Document images with source code
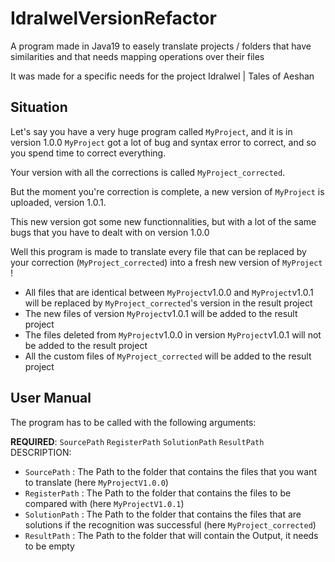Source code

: # IdralwelVersionRefactor

A program made in Java19 to easely translate projects / folders that have similarities and that needs mapping operations over their files

It was made for a specific needs for the project Idralwel | Tales of Aeshan

## Situation

Let's say you have a very huge program called `MyProject`, and it is in version 1.0.0
`MyProject` got a lot of bug and syntax error to correct, and so you spend time to correct everything.

Your version with all the corrections is called `MyProject_corrected`.

But the moment you're correction is complete, a new version of `MyProject` is uploaded, version 1.0.1.

This new version got some new functionnalities, but with a lot of the same bugs that you have to dealt with on version 1.0.0

Well this program is made to translate every file that can be replaced by your correction (`MyProject_corrected`) into a fresh new version of `MyProject` !

- All files that are identical between `MyProject`v1.0.0 and `MyProject`v1.0.1 will be replaced by `MyProject_corrected`'s version in the result project
- The new files of version `MyProject`v1.0.1 will be added to the result project
- The files deleted from `MyProject`v1.0.0 in version `MyProject`v1.0.1 will not be added to the result project
- All the custom files of `MyProject_corrected` will be added to the result project

## User Manual
The program has to be called with the following arguments:

**REQUIRED**: `SourcePath` `RegisterPath` `SolutionPath` `ResultPath`
DESCRIPTION:
- `SourcePath` : The Path to the folder that contains the files that you want to translate (here `MyProjectV1.0.0`)
- `RegisterPath` : The Path to the folder that contains the files to be compared with (here `MyProjectV1.0.1`)
- `SolutionPath` : The Path to the folder that contains the files that are solutions if the recognition was successful (here `MyProject_corrected`)
- `ResultPath` : The Path to the folder that will contain the Output, it needs to be empty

◆ **PROBLEM REQUIREMENTS**
Nothing but the lines from the first line of the data above through the line holding "But the moment" may appear in the response, copied exactly and without pictures.

◆ **ANSWER BELOW**
Source code

: # IdralwelVersionRefactor

A program made in Java19 to easely translate projects / folders that have similarities and that needs mapping operations over their files

It was made for a specific needs for the project Idralwel | Tales of Aeshan

## Situation

Let's say you have a very huge program called `MyProject`, and it is in version 1.0.0
`MyProject` got a lot of bug and syntax error to correct, and so you spend time to correct everything.

Your version with all the corrections is called `MyProject_corrected`.

But the moment you're correction is complete, a new version of `MyProject` is uploaded, version 1.0.1.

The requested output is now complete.